Requirements: Retype every row below character for character, omitting the pictures.

Data entries:

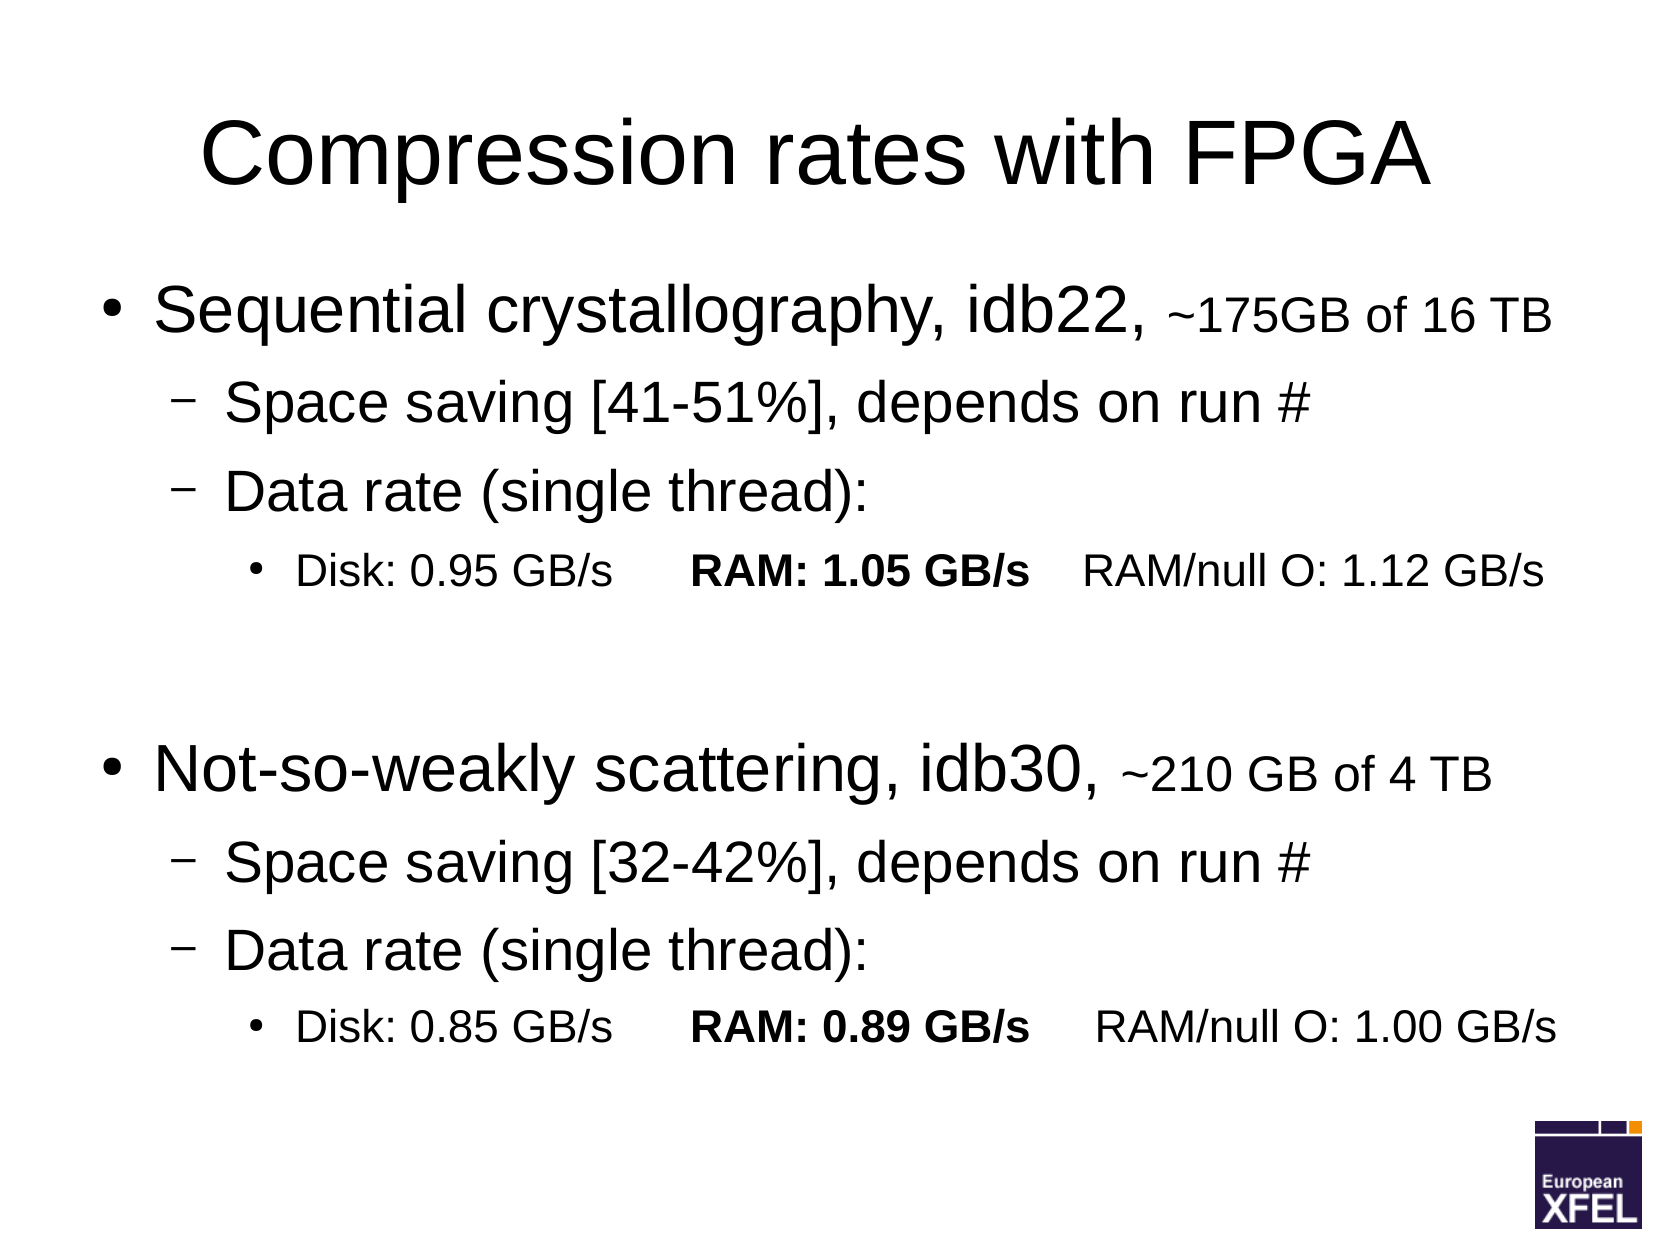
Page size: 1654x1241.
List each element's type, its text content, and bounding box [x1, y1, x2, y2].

picture [1535, 1121, 1642, 1229]
title Compression rates with FPGA [82, 49, 1571, 257]
list Sequential crystallography, idb22, ~175GB of 16 TB Space saving [41-51%], depends on run # Data rate (single thread): Disk: 0.95 GB/s RAM: 1.05 GB/s RAM/null O: 1.12 GB/s Not-so-weakly scattering, idb30, ~210 GB of 4 TB Space saving [32-42%], depends on run # Data rate (single thread): Disk: 0.85 GB/s RAM: 0.89 GB/s RAM/null O: 1.00 GB/s [82, 271, 1571, 1205]
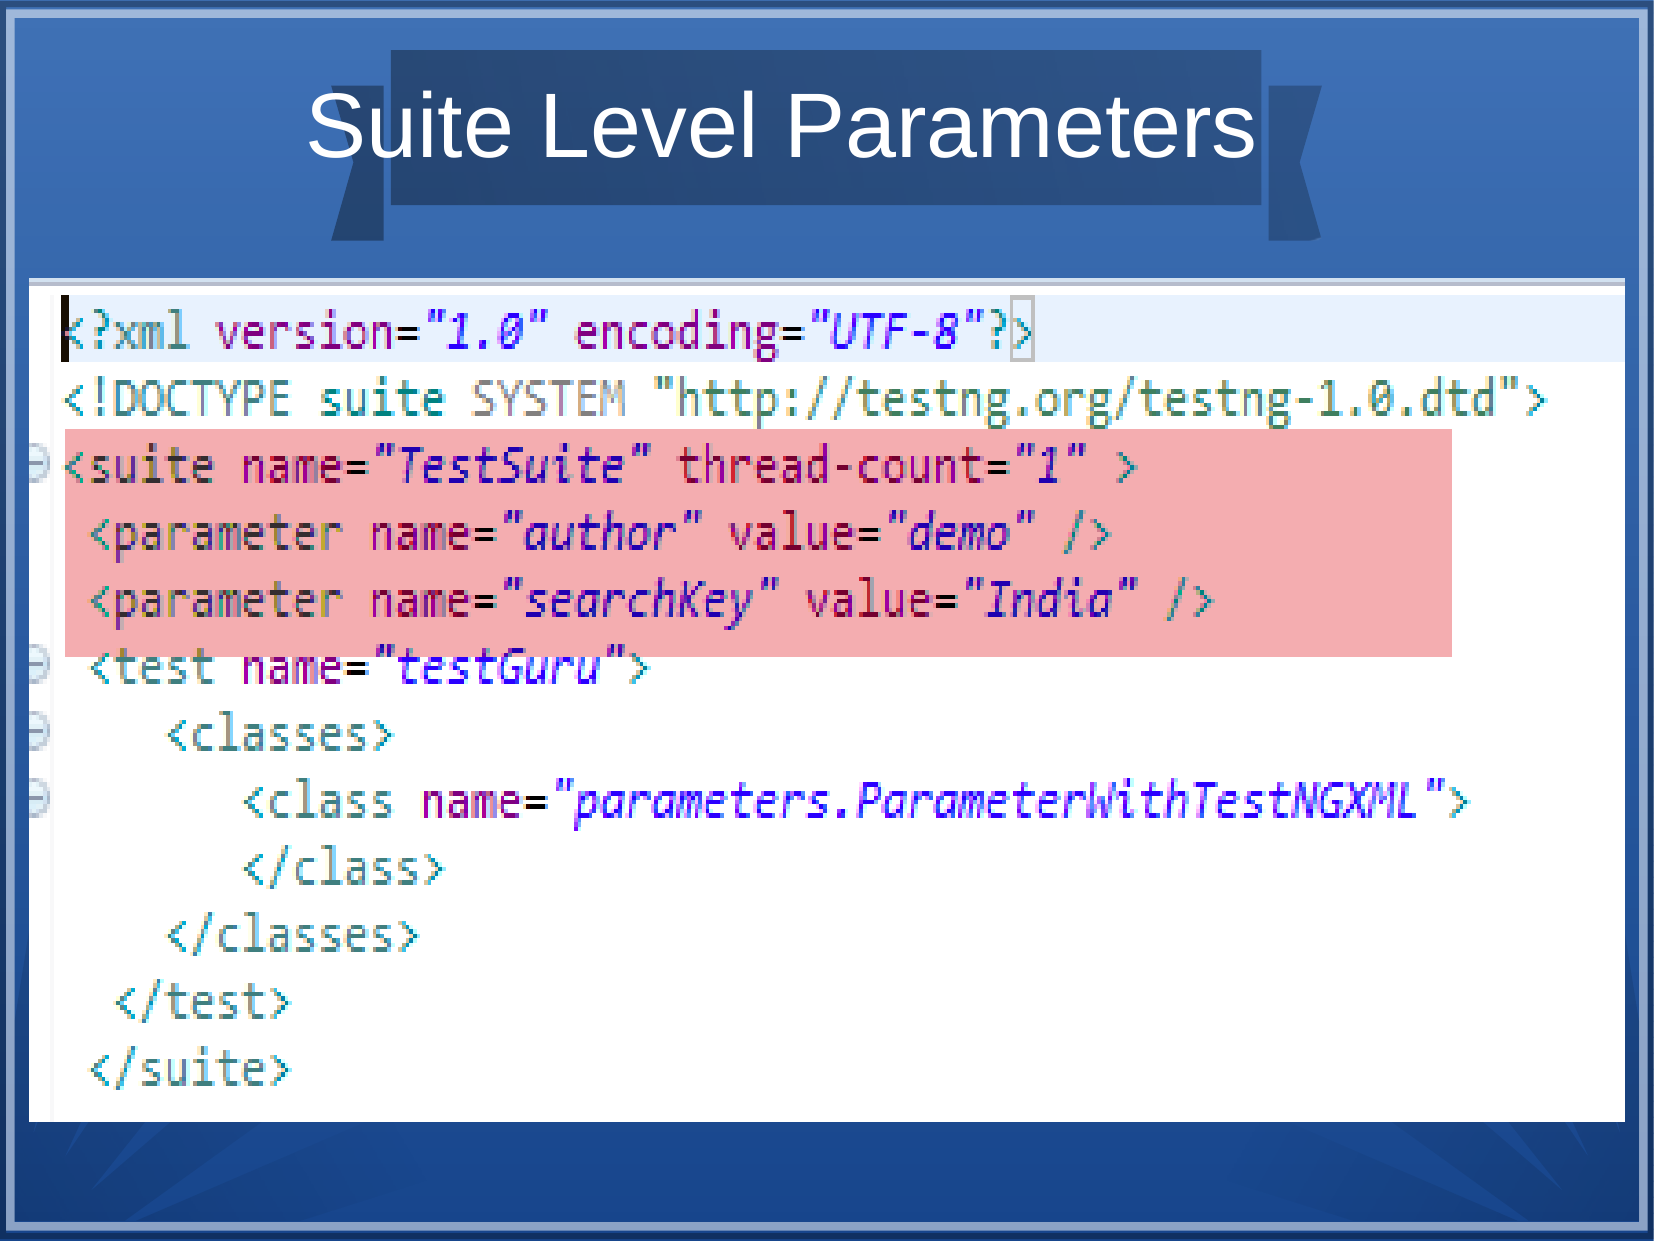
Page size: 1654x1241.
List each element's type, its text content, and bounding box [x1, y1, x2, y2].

title Suite Level Parameters [118, 23, 1447, 229]
picture [29, 278, 1625, 1123]
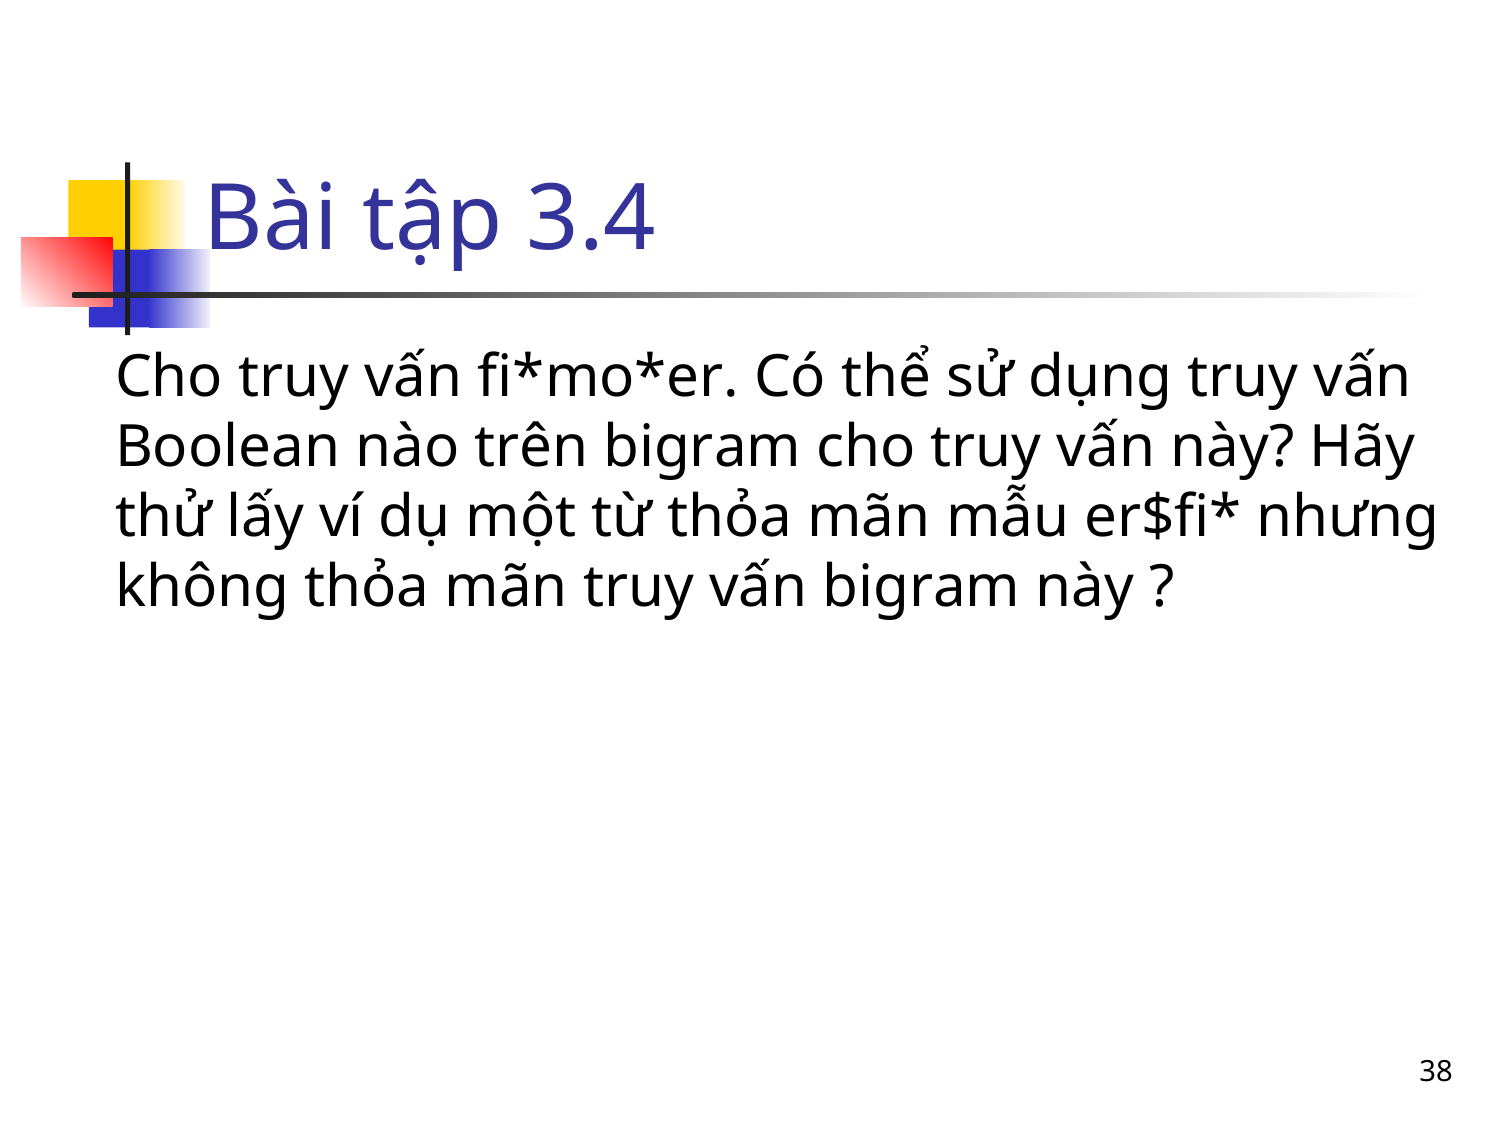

The completed task:
Page size: 1654x1241.
List each element's type, its text content, and bounding box [x1, y1, x2, y2].

picture [1535, 1121, 1642, 1229]
title Compression rates with FPGA [82, 49, 1571, 257]
list Sequential crystallography, idb22, ~175GB of 16 TB Space saving [41-51%], depends on run # Data rate (single thread): Disk: 0.95 GB/s RAM: 1.05 GB/s RAM/null O: 1.12 GB/s Not-so-weakly scattering, idb30, ~210 GB of 4 TB Space saving [32-42%], depends on run # Data rate (single thread): Disk: 0.85 GB/s RAM: 0.89 GB/s RAM/null O: 1.00 GB/s [82, 271, 1571, 1205]
Page size: 1654x1241.
List each element's type, its text content, and bounding box [x1, y1, x2, y2].

title Suite Level Parameters [118, 23, 1447, 229]
picture [29, 278, 1625, 1123]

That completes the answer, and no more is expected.